**Task instructions**: Gather every line of the listing below that contains the string "skLineSegment".

**Records shown**:
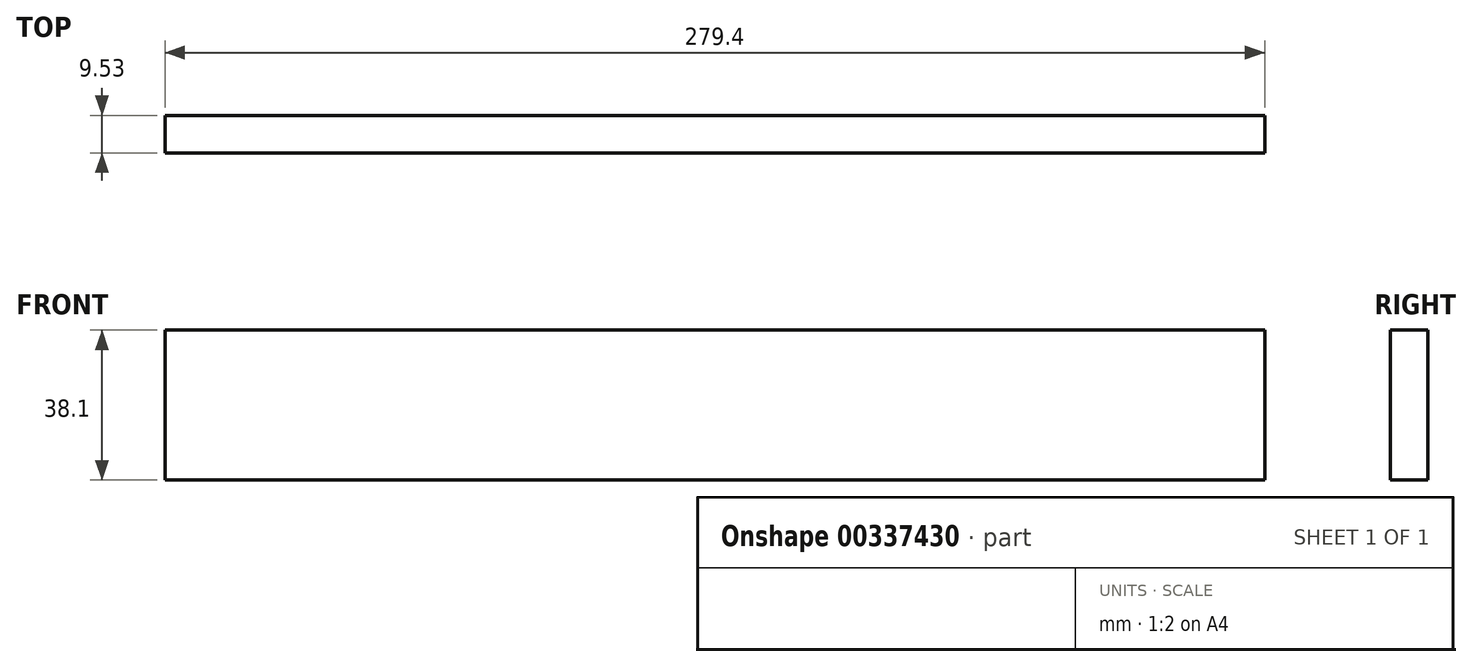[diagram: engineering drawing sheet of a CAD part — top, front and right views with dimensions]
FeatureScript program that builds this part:
annotation { "Feature Type Name" : "Feature", "Feature Type Description" : "" }
export const myFeature = defineFeature(function(context is Context, id is Id, definition is map)
    precondition{}
    {
        {
            var Q0;
            Q0=qCreatedBy(makeId("Front.planeOp"),FACE);
            var sketch = newSketch(context, id + "F0", { "sketchPlane" : qUnion([Q0])});
            skLineSegment(sketch, "E0.bottom", {"start": v(139.7, 19.05) * mm, "end": v(-139.7, 19.05) * mm});
            skLineSegment(sketch, "E0.top", {"start": v(139.7, -19.05) * mm, "end": v(-139.7, -19.05) * mm});
            skLineSegment(sketch, "E0.left", {"start": v(139.7, 19.05) * mm, "end": v(139.7, -19.05) * mm});
            skLineSegment(sketch, "E0.right", {"start": v(-139.7, 19.05) * mm, "end": v(-139.7, -19.05) * mm});
            skPoint(sketch, "E0.middle", {"position": v(0, 0) * mm});
            skSolve(sketch);
        }
        {
            var Q0;
            Q0 = qSketchRegion(id + "F0", true);
            extrude(context, id + "F1", {"entities" : qUnion([Q0]), "depth" : 9.52 * mm});
        }
    });
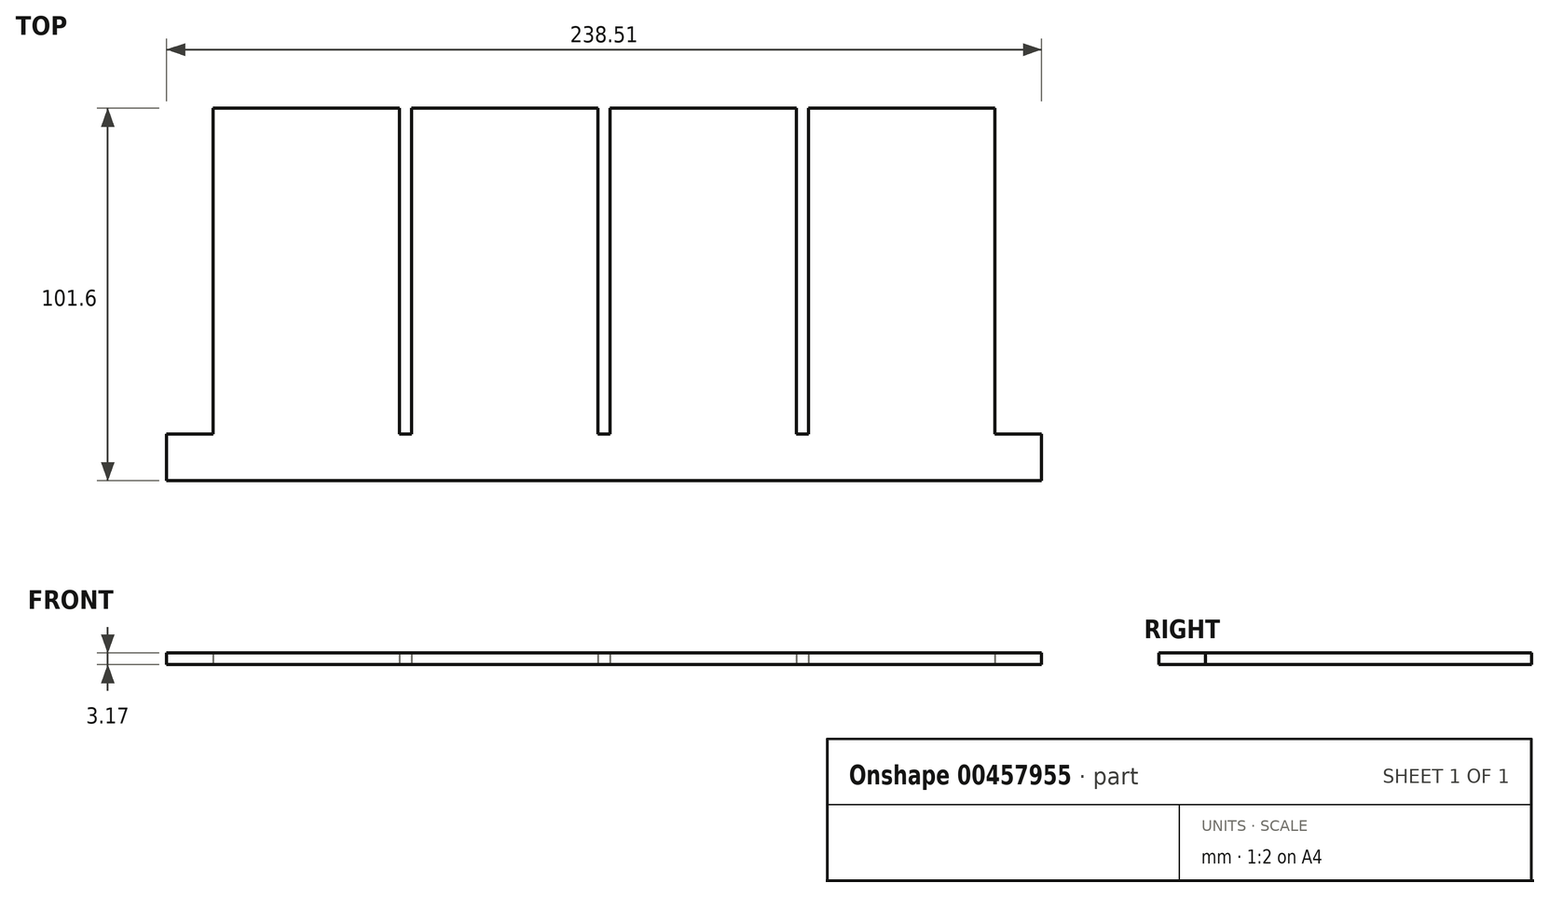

**Task response**:
            skLineSegment(sketch, "E0.bottom", {"start": v(139.7, 19.05) * mm, "end": v(-139.7, 19.05) * mm});
            skLineSegment(sketch, "E0.top", {"start": v(139.7, -19.05) * mm, "end": v(-139.7, -19.05) * mm});
            skLineSegment(sketch, "E0.left", {"start": v(139.7, 19.05) * mm, "end": v(139.7, -19.05) * mm});
            skLineSegment(sketch, "E0.right", {"start": v(-139.7, 19.05) * mm, "end": v(-139.7, -19.05) * mm});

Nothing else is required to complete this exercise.